- What to work on -
The records below need to be repeated exactly, though not their pictures.

- Extracted entries -
----

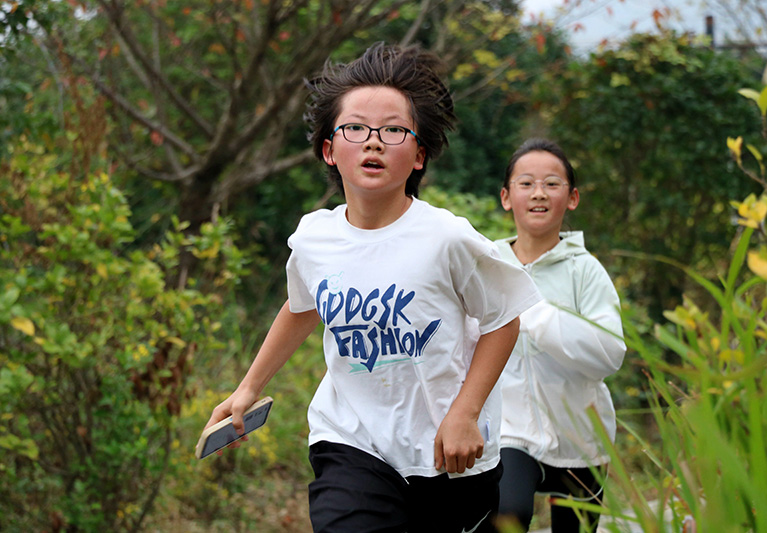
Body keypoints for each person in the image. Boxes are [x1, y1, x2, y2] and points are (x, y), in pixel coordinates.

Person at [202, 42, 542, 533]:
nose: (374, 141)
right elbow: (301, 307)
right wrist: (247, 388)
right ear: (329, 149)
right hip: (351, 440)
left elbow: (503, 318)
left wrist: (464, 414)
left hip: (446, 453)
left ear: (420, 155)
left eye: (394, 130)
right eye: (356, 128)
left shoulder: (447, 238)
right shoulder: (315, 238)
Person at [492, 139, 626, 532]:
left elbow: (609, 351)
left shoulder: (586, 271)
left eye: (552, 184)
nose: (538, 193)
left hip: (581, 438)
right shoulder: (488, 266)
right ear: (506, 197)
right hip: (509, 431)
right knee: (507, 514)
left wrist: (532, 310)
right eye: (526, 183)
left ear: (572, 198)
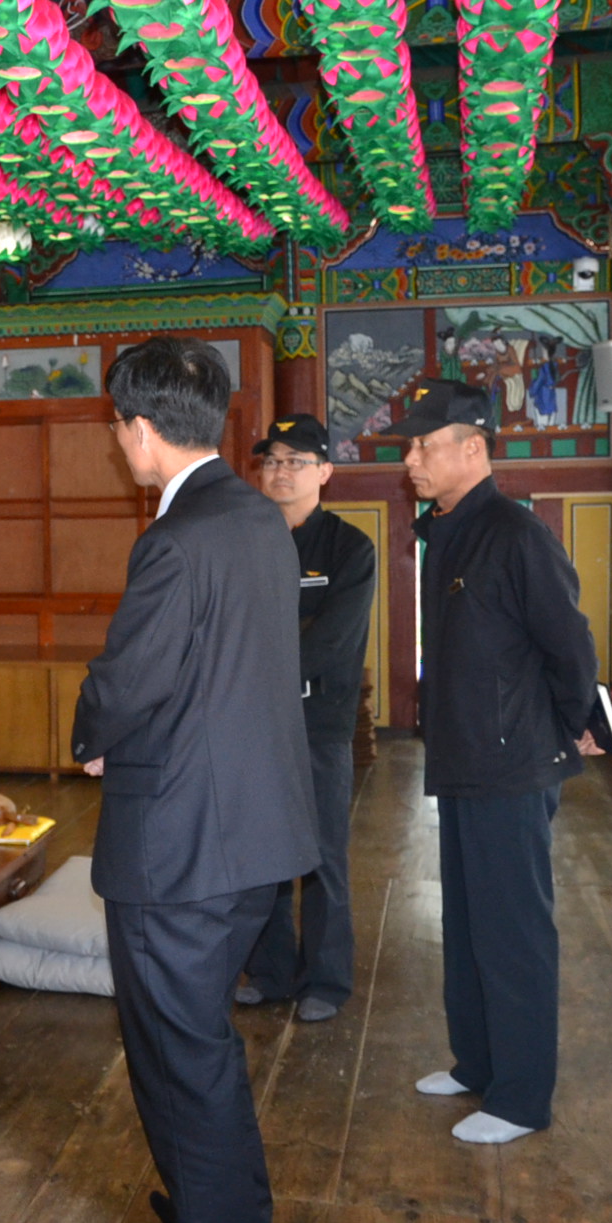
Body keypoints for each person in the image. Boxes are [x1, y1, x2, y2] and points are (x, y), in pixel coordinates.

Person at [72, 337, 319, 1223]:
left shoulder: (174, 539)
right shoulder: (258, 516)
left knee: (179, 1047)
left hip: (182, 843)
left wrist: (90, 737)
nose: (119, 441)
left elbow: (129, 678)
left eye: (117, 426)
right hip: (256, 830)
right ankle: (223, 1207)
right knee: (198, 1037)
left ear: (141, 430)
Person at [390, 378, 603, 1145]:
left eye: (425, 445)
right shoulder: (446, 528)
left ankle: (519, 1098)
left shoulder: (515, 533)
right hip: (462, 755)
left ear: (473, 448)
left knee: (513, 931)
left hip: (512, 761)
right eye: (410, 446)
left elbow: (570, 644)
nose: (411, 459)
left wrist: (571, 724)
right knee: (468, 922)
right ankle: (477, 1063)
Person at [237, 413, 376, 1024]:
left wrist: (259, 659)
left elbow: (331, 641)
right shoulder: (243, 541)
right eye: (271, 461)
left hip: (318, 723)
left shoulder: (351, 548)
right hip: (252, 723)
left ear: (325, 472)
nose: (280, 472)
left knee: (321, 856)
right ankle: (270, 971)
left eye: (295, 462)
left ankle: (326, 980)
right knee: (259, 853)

----

- Answer for this exercise -
Body keypoints for each person in the image. Boxes are [x1, y1, x2, y2] and points are (x, y), in pixel coordinates.

Person at [202, 42, 542, 533]:
nose: (374, 141)
right elbow: (301, 307)
right wrist: (247, 388)
right ear: (329, 149)
right hip: (351, 440)
left elbow: (503, 318)
left wrist: (464, 414)
left hip: (446, 453)
left ear: (420, 155)
left eye: (394, 130)
right eye: (356, 128)
left shoulder: (447, 238)
right shoulder: (315, 238)
Person at [492, 139, 626, 532]:
left elbow: (609, 351)
left shoulder: (586, 271)
left eye: (552, 184)
nose: (538, 193)
left hip: (581, 438)
right shoulder: (488, 266)
right ear: (506, 197)
right hip: (509, 431)
right knee: (507, 514)
left wrist: (532, 310)
right eye: (526, 183)
left ear: (572, 198)
Body keypoints for each person in the image. Boxes are [x1, y1, x2, y2] and points are (x, y), in pixel coordinates.

Person at [72, 337, 319, 1223]:
left shoulder: (174, 539)
right shoulder: (258, 516)
left knee: (179, 1047)
left hip: (182, 843)
left wrist: (90, 737)
nose: (119, 441)
left elbow: (129, 678)
left eye: (117, 426)
right hip: (256, 830)
right ankle: (223, 1207)
right knee: (198, 1037)
left ear: (141, 430)
Person at [390, 378, 603, 1145]:
left eye: (425, 445)
right shoulder: (446, 528)
left ankle: (519, 1098)
left shoulder: (515, 533)
right hip: (462, 755)
left ear: (473, 448)
left knee: (513, 931)
left hip: (512, 761)
right eye: (410, 446)
left elbow: (570, 644)
nose: (411, 459)
left wrist: (571, 724)
right knee: (468, 922)
right ankle: (477, 1063)
Person at [237, 413, 376, 1024]:
left wrist: (259, 659)
left elbow: (331, 641)
right shoulder: (243, 541)
right eye: (271, 461)
left hip: (318, 723)
left shoulder: (351, 548)
right hip: (252, 723)
left ear: (325, 472)
nose: (280, 472)
left knee: (321, 856)
right ankle: (270, 971)
left eye: (295, 462)
left ankle: (326, 980)
right knee: (259, 853)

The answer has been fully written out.